Der Druck auf das Management vom Edelkaufhaus KaDeWe in Berlin war dann wohl doch zu groß geworden. Es teilte jedenfalls am Sonntag über Facebook und Twitter mit, dass es seine ursprüngliche Entscheidung, Produkte aus den von Israel besetzten Gebieten (es handelte sich um acht Weine der Marke „Gamla“ von den Golan-Höhen) aus dem Sortiment zu nehmen, revidiert habe. Man habe „hausintern zu rasch und unsensibel gehandelt“. Das Unternehmen sprach ausdrücklich sein Bedauern darüber aus, dass es „durch dieses falsche Verhalten seitens der KaDeWe-Group zu Missverständnissen“ gekommen sei.
Wie die israelische Tageszeitung Haaretz am 22. November berichtete („German Department Store Backtracks“), war die neue Entscheidung getroffen worden, kurz nachdem Ministerpräsident Benjamin Netanyahu das Unternehmen für sein Verhalten scharf verurteilt hatte. In seiner Stellungnahme hatte er darauf hingewiesen, dass das Kaufhaus noch in den 30er Jahren in jüdischem Besitz gewesen und von den Nazis enteignet worden war. Netanyahu hat darüber hinaus, so Haaretz, direkt die deutsche Regierung aufgefordert zu intervenieren und erklärt: „Wir protestieren vehement gegen diesen Schritt (des Kaufhauses, S.H.), der moralisch, praktisch und historisch unakzeptabel ist. Wir erwarten von der deutschen Regierung (…), in diesem schweren Fall tätig zu werden.“
Das ist dann wohl auch geschehen. In der Zwischenzeit hatte auch schon die Bild-Zeitung gegen die ursprüngliche KaDeWe-Entscheidung polemisiert und gegen den Beschluss der EU-Kommission getextet: „Es ist eine Lex Israel! Eine Lex Anti-Israel. Europa hätte genug damit zu tun, Juden besser zu schützen und Antisemitismus zu bekämpfen, als Israel-Feinden ein Mittel zum Produkt-Boykott an die Hand zu geben.“
Warum dieses internationale Aufregung um acht Weine von den Golan-Höhen im Sortiment eines Kaufhauses? Avi Primor, ehemaliger israelischer Botschafter in Deutschland, hat dafür ganz sachlich und unaufgeregt die folgende Antwort gegeben:
„Also, wenn sie merken, wie heftig die Reaktion in Israel gegen die Maßnahme ist, ist es nicht, weil man davon ausgeht, dass das, was heute entschieden wurde, Israel wirklich schadet. Davon geht niemand aus. Man spricht, als wäre das sehr, sehr wichtig, aber in Wirklichkeit ist es eine Nebensächlichkeit. Dem stimmen alle zu, hinter den Kulissen natürlich.

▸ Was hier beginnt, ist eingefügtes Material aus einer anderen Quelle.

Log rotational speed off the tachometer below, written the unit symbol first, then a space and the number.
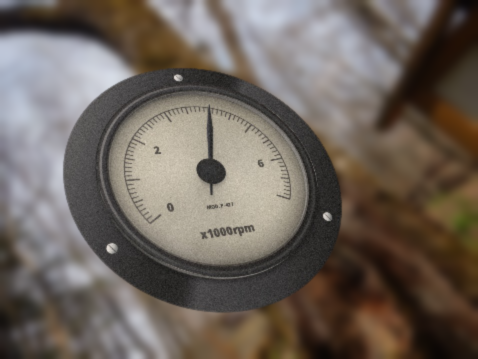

Aber man fürchtet, dass das ein Ansatzpunkt sein könnte. Heute werden – nicht boykottiert – aber sagen wir Produkte aus den besetzten Gebieten anders behandelt als die Produkte aus Israel. Morgen kann sich das erweitern, auf Israel selber. Das fürchtet man, und daher diese Reaktion. Ich seh noch nicht, dass die Europäer wirklich so weit gegen uns gehen wollen. Glaube ich nicht. Aber wer weiß, wie die Sache sich entwickelt. Das erklärt diese heftige Reaktion in Israel.“
Avi Primor ist vom ARD-Korrespondenten Richard C. Schneider interviewt worden. Das Interview ist sehenswert und noch in der ARD-Mediathek enthalten.